To enable them the better to prosecute this valuable commerce, the East India Company sought and obtained permission to build a factory at Canton, where their agents were permitted to reside six months in the year—a favour specifically accorded as a matter of compassion to foreigners, who are carefully debarred all intercourse with the interior of the country; a dread being entertained that the introduction of Europeans to settle in China, would lead (according also to ancient prophecy) to the total subversion of the empire.

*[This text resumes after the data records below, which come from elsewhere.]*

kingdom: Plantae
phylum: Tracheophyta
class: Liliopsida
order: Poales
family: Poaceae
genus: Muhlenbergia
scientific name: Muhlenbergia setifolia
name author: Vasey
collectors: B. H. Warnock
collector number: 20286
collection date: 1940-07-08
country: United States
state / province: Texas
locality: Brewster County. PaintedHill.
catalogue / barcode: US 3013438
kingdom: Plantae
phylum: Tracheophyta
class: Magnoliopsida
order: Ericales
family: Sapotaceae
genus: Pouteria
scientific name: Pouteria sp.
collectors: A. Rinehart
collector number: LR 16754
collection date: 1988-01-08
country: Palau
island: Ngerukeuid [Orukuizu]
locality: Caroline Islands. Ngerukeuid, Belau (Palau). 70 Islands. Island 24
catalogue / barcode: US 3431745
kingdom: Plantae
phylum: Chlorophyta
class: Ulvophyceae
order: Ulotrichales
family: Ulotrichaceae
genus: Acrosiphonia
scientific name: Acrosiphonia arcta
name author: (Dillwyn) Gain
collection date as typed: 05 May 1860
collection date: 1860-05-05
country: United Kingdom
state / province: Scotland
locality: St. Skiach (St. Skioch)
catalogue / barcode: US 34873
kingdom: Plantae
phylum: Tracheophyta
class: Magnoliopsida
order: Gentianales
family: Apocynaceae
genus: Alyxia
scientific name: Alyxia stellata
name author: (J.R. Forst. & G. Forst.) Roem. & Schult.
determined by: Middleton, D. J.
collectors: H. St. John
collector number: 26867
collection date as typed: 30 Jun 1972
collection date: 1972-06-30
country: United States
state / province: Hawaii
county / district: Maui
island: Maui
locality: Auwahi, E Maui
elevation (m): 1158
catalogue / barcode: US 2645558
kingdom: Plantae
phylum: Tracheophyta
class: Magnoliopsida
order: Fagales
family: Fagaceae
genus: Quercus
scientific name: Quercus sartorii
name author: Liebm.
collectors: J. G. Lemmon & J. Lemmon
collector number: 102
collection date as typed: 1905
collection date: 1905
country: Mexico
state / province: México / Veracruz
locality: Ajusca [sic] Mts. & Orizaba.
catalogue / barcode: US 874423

Other brunches of trade were subsequently added to that of tea. In 1773, the East India Company made a small adventure of opium[6] from Bengal to Canton; and the consumption of opium increased as rapidly among the Chinese as tea did among the English, until it now yields (although a contraband trade) 14,000,000 Spanish dollars annually,[7] and pays a revenue to the Indian Government of 1,800,000_l_. sterling. Raw cotton forms another extensive article of export to China; it is in general a less profitable remittance than bills of exchange, but the exportation is encouraged for the benefit of the Indian territories.